▶ Problem requirements
Filter on the word "checkbox": copy each matching line from the listing below.

▶ Study material

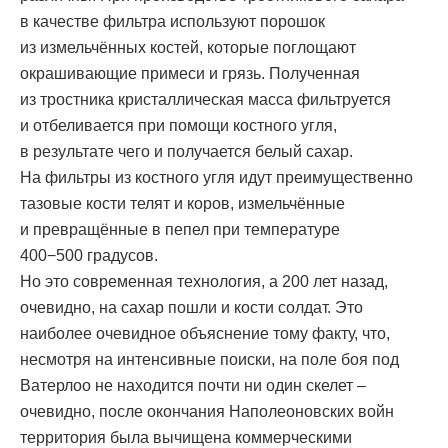
в качестве фильтра используют порошок
из измельчённых костей, которые поглощают
окрашивающие примеси и грязь. Полученная
из тростника кристаллическая масса фильтруется
и отбеливается при помощи костного угля,
в результате чего и получается белый сахар.
На фильтры из костного угля идут преимущественно
тазовые кости телят и коров, измельчённые
и превращённые в пепел при температуре
400−500 градусов.
Но это современная технология, а 200 лет назад,
очевидно, на сахар пошли и кости солдат. Это
наиболее очевидное объяснение тому факту, что,
несмотря на интенсивные поиски, на поле боя под
Ватерлоо не находится почти ни один скелет –
очевидно, после окончания Наполеоновских войн
территория была вычищена коммерческими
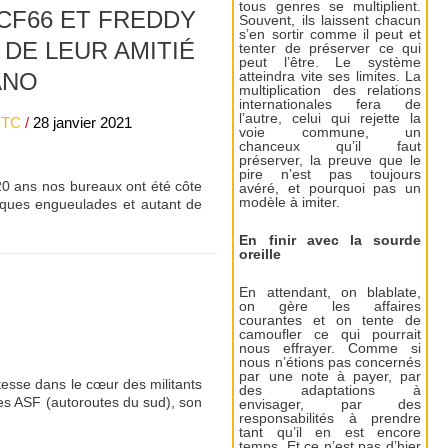
tous genres se multiplient.
CF66 ET FREDDY
Souvent, ils laissent chacun
s’en sortir comme il peut et
DE LEUR AMITIÉ
tenter de préserver ce qui
peut l’être. Le système
ANO
atteindra vite ses limites. La
multiplication des relations
internationales fera de
l’autre, celui qui rejette la
ETC
/
28 janvier 2021
voie commune, un
chanceux qu’il faut
préserver, la preuve que le
pire n’est pas toujours
20 ans nos bureaux ont été côte
avéré, et pourquoi pas un
modèle à imiter.
lques engueulades et autant de
En finir avec la sourde
oreille
En attendant, on blablate,
on gère les affaires
courantes et on tente de
camoufler ce qui pourrait
nous effrayer. Comme si
nous n’étions pas concernés
par une note à payer, par
tesse dans le cœur des militants
des adaptations à
 des ASF (autoroutes du sud), son
envisager, par des
responsabilités à prendre
tant qu’il en est encore
temps. Et ce n’est pas d’hier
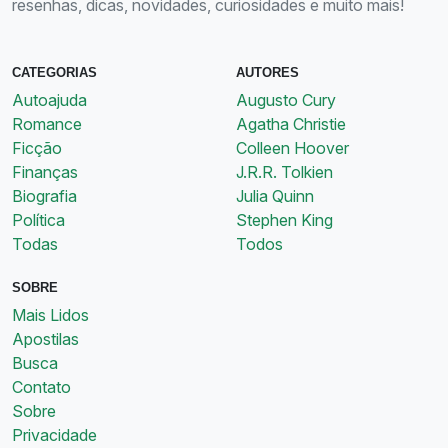
resenhas, dicas, novidades, curiosidades e muito mais!
CATEGORIAS
AUTORES
Autoajuda
Augusto Cury
Romance
Agatha Christie
Ficção
Colleen Hoover
Finanças
J.R.R. Tolkien
Biografia
Julia Quinn
Política
Stephen King
Todas
Todos
SOBRE
Mais Lidos
Apostilas
Busca
Contato
Sobre
Privacidade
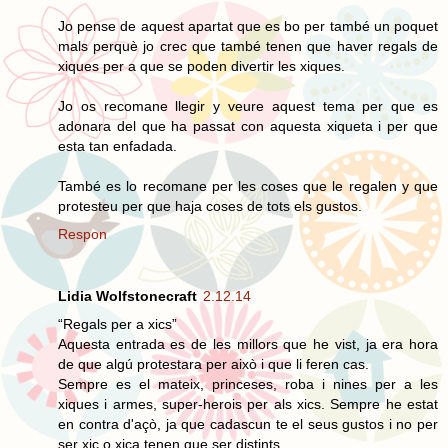
Jo pense de aquest apartat que es bo per també un poquet
mals perquè jo crec que també tenen que haver regals de
xiques per a que se poden divertir les xiques.
Jo os recomane llegir y veure aquest tema per que es
adonara del que ha passat con aquesta xiqueta i per que
esta tan enfadada.
També es lo recomane per les coses que le regalen y que
protesteu per que haja coses de tots els gustos.
Respon
Lidia Wolfstonecraft
2.12.14
“Regals per a xics”
Aquesta entrada es de les millors que he vist, ja era hora
de que algú protestara per això i que li feren cas.
Sempre es el mateix, princeses, roba i nines per a les
xiques i armes, super-herois per als xics. Sempre he estat
en contra d'açò, ja que cadascun te el seus gustos i no per
ser xic o xica tenen que ser distints.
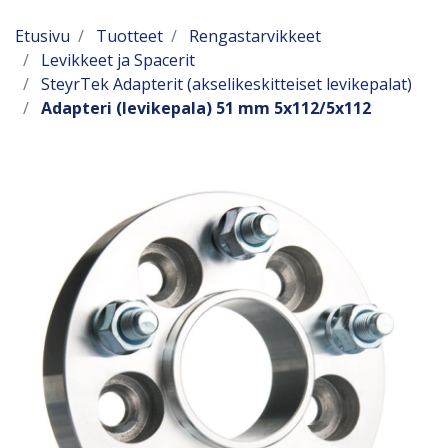
Etusivu
Tuotteet
Rengastarvikkeet
Levikkeet ja Spacerit
SteyrTek Adapterit (akselikeskitteiset levikepalat)
Adapteri (levikepala) 51 mm 5x112/5x112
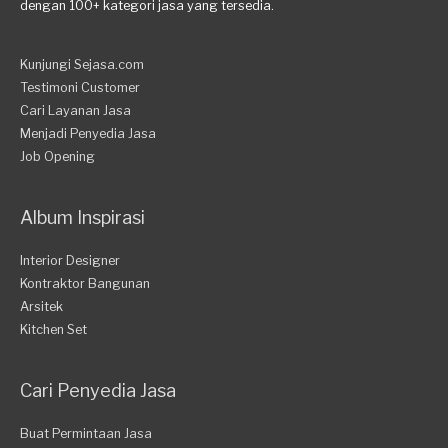
dengan 100+ kategori jasa yang tersedia.
Kunjungi Sejasa.com
Testimoni Customer
Cari Layanan Jasa
Menjadi Penyedia Jasa
Job Opening
Album Inspirasi
Interior Designer
Kontraktor Bangunan
Arsitek
Kitchen Set
Cari Penyedia Jasa
Buat Permintaan Jasa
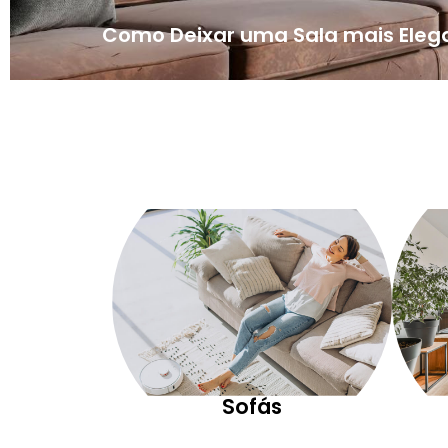
Como Deixar uma Sala mais Eleg
Sofás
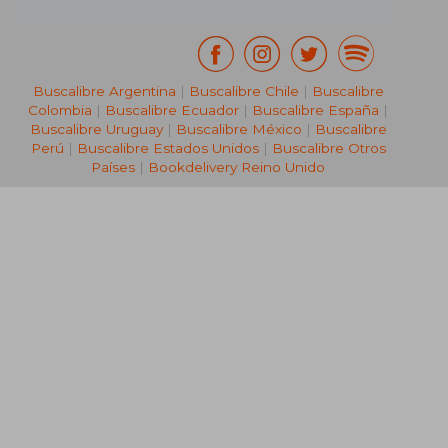
Buscalibre Argentina
|
Buscalibre Chile
|
Buscalibre
Colombia
|
Buscalibre Ecuador
|
Buscalibre España
|
Buscalibre Uruguay
|
Buscalibre México
|
Buscalibre
Perú
|
Buscalibre Estados Unidos
|
Buscalibre Otros
Países
|
Bookdelivery Reino Unido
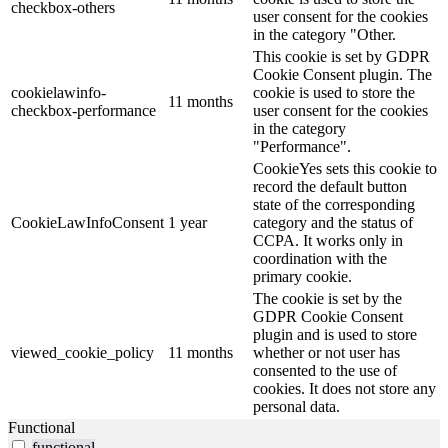
checkbox-others
user consent for the cookies
in the category "Other.
This cookie is set by GDPR
Cookie Consent plugin. The
cookielawinfo-
cookie is used to store the
11 months
checkbox-performance
user consent for the cookies
in the category
"Performance".
CookieYes sets this cookie to
record the default button
state of the corresponding
CookieLawInfoConsent
1 year
category and the status of
CCPA. It works only in
coordination with the
primary cookie.
The cookie is set by the
GDPR Cookie Consent
plugin and is used to store
viewed_cookie_policy
11 months
whether or not user has
consented to the use of
cookies. It does not store any
personal data.
Functional
functional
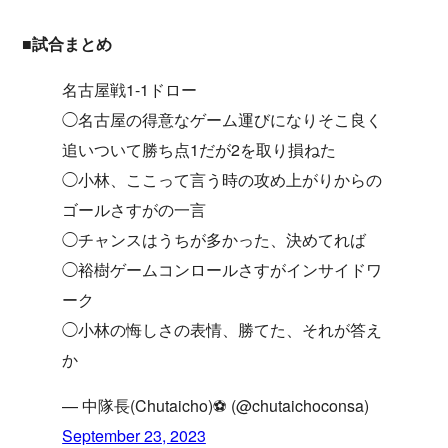
■試合まとめ
名古屋戦1-1ドロー
◯名古屋の得意なゲーム運びになりそこ良く
追いついて勝ち点1だが2を取り損ねた
◯小林、ここって言う時の攻め上がりからの
ゴールさすがの一言
◯チャンスはうちが多かった、決めてれば
◯裕樹ゲームコンロールさすがインサイドワ
ーク
◯小林の悔しさの表情、勝てた、それが答え
か
— 中隊長(Chutaicho)⚽️ (@chutaichoconsa)
September 23, 2023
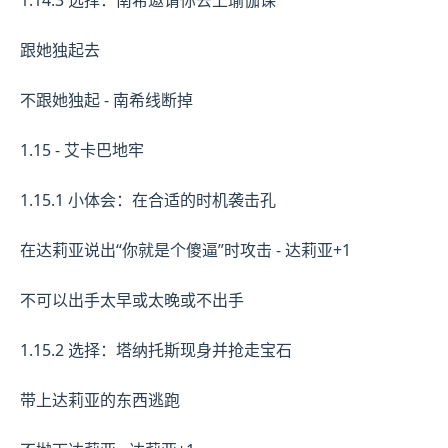
1.14.3 选择：南希邀请你去上瑜伽课
跟她独起去
不跟她独起 - 南希线断掉
1.15 - 艾卡巴地牢
1.15.1 小体会：在合适的时机袭击孔
在达莉亚说出“你就是个傻逼”时攻击 - 达莉亚+1
不可以出手太早或太晚或不出手
1.15.2 选择：塔纳托斯现身并抢走宝石
带上达莉亚的东西逃跑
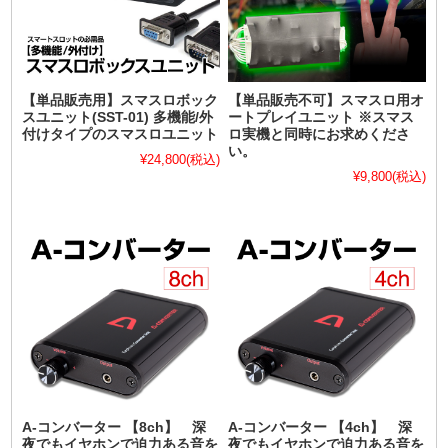
【単品販売用】スマスロボック
【単品販売不可】スマスロ用オ
スユニット(SST-01) 多機能/外
ートプレイユニット ※スマス
付けタイプのスマスロユニット
ロ実機と同時にお求めくださ
い。
¥24,800
(税込)
¥9,800
(税込)
A-コンバーター 【8ch】 深
A-コンバーター 【4ch】 深
夜でもイヤホンで迫力ある音を
夜でもイヤホンで迫力ある音を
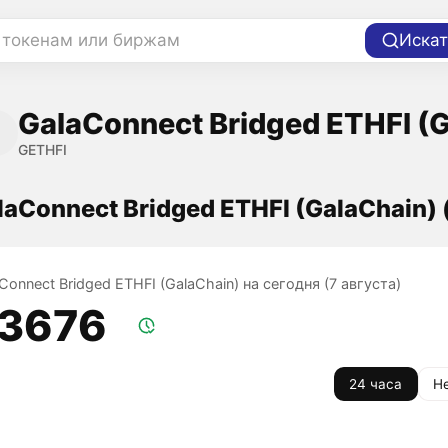
 токенам или биржам
Искат
GalaConnect Bridged ETHFI (
GETHFI
laConnect Bridged ETHFI (GalaChain)
Connect Bridged ETHFI (GalaChain) на сегодня (7 августа)
,3676
24 часа
Н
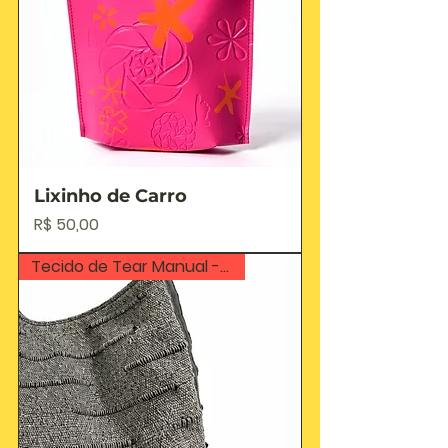
Lixinho de Carro
Preço
R$ 50,00
Tecido de Tear Manual - Muquém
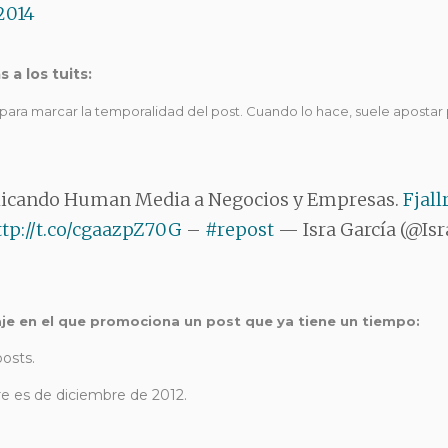
2014
a los tuits:
para marcar la temporalidad del post. Cuando lo hace, suele apostar p
icando Human Media a Negocios y Empresas.
Fjal
ttp://t.co/cgaazpZ70G
–
#repost
— Isra García (@Isr
je en el que promociona un post que ya tiene un tiempo:
osts.
ere es de diciembre de 2012.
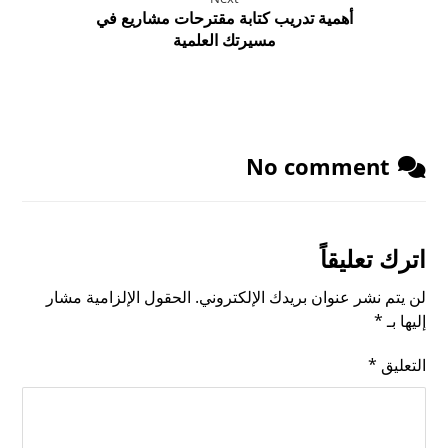
أهمية تدريب كتابة مقترحات مشاريع في
مسيرتك العلمية
No comment
اترك تعليقاً
لن يتم نشر عنوان بريدك الإلكتروني.
الحقول الإلزامية مشار
إليها بـ
*
التعليق
*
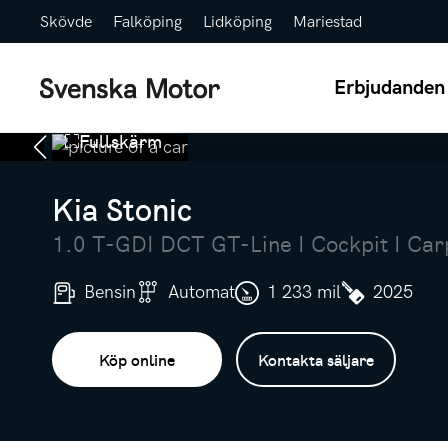
Skövde
Falköping
Lidköping
Mariestad
Erbjudanden
Fullskärm
Kia Stonic
1.0 T-GDI DCT GT-Line I Cockpit I Car
Bensin
Automat
1 233 mil
2025
Köp online
Kontakta säljare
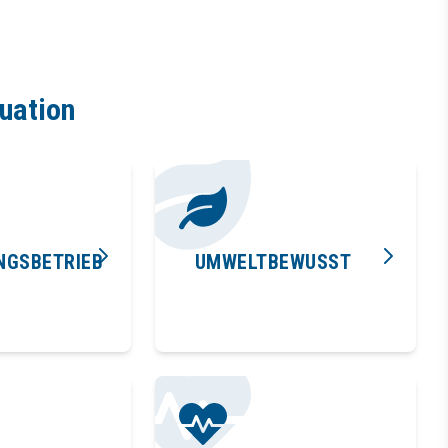
tuation
NGSBETRIEB
UMWELTBEWUSST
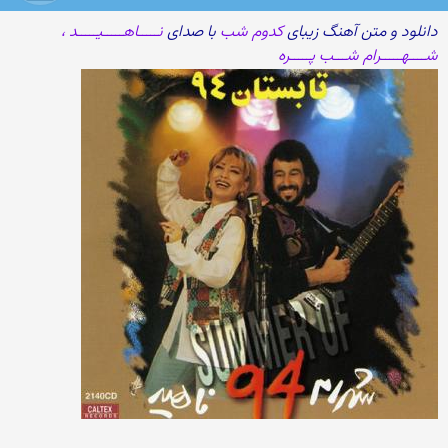
دانلود و متن آهنگ زیبای
کدوم شب
با صدای
نـــــاهـــــیـــــد ،
شــــهـــــرام شـــب پـــــره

▶ Reply to the exercise
checkbox-others
checkbox-performance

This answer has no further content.